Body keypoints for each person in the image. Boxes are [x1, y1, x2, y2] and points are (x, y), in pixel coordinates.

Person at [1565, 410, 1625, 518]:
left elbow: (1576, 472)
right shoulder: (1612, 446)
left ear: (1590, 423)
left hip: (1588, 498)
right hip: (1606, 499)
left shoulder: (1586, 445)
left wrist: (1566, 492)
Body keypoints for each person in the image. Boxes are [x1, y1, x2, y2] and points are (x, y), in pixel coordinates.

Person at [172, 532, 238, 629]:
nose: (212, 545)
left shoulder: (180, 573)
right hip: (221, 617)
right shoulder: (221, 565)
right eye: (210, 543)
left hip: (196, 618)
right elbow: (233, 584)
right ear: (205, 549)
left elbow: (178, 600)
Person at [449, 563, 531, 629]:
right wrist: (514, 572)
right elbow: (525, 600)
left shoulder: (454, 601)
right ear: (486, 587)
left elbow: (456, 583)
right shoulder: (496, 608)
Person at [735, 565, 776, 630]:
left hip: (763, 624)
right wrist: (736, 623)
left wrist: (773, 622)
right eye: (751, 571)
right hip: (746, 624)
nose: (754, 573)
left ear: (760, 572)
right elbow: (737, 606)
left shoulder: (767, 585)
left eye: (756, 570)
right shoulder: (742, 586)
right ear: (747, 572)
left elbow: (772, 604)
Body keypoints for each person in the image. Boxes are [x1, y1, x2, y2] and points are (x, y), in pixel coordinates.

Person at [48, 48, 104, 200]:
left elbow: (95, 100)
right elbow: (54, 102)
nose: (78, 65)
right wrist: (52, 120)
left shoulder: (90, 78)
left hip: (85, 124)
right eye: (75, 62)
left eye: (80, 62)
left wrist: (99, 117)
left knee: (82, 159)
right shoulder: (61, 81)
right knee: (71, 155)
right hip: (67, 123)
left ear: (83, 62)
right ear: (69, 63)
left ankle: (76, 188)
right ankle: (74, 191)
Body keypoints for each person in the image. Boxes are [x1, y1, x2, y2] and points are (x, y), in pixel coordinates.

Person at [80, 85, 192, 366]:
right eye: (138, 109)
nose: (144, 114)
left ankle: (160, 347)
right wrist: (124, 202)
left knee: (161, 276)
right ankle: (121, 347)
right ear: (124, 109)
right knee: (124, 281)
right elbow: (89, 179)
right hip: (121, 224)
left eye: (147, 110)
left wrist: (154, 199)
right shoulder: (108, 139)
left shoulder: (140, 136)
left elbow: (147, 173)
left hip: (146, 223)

**INSTRUCTIONS TO FOLLOW:** In restating the data, begin at its first line, reproduce each line word for word, and conclude with the line that contains "right hip: (221, 617)".

**COMPLETED TASK:**
Body keypoints for each person in the image. Boxes are [x1, y1, x2, y2] and points are (x, y), in pixel coordinates.

Person at [1565, 410, 1625, 518]:
left elbow: (1576, 472)
right shoulder: (1612, 446)
left ear: (1590, 423)
left hip: (1588, 498)
right hip: (1606, 499)
left shoulder: (1586, 445)
left wrist: (1566, 492)
Body keypoints for each person in the image. Boxes are [x1, y1, x2, y2] and points are (x, y), in pixel coordinates.

Person at [172, 532, 238, 629]:
nose: (212, 545)
left shoulder: (180, 573)
right hip: (221, 617)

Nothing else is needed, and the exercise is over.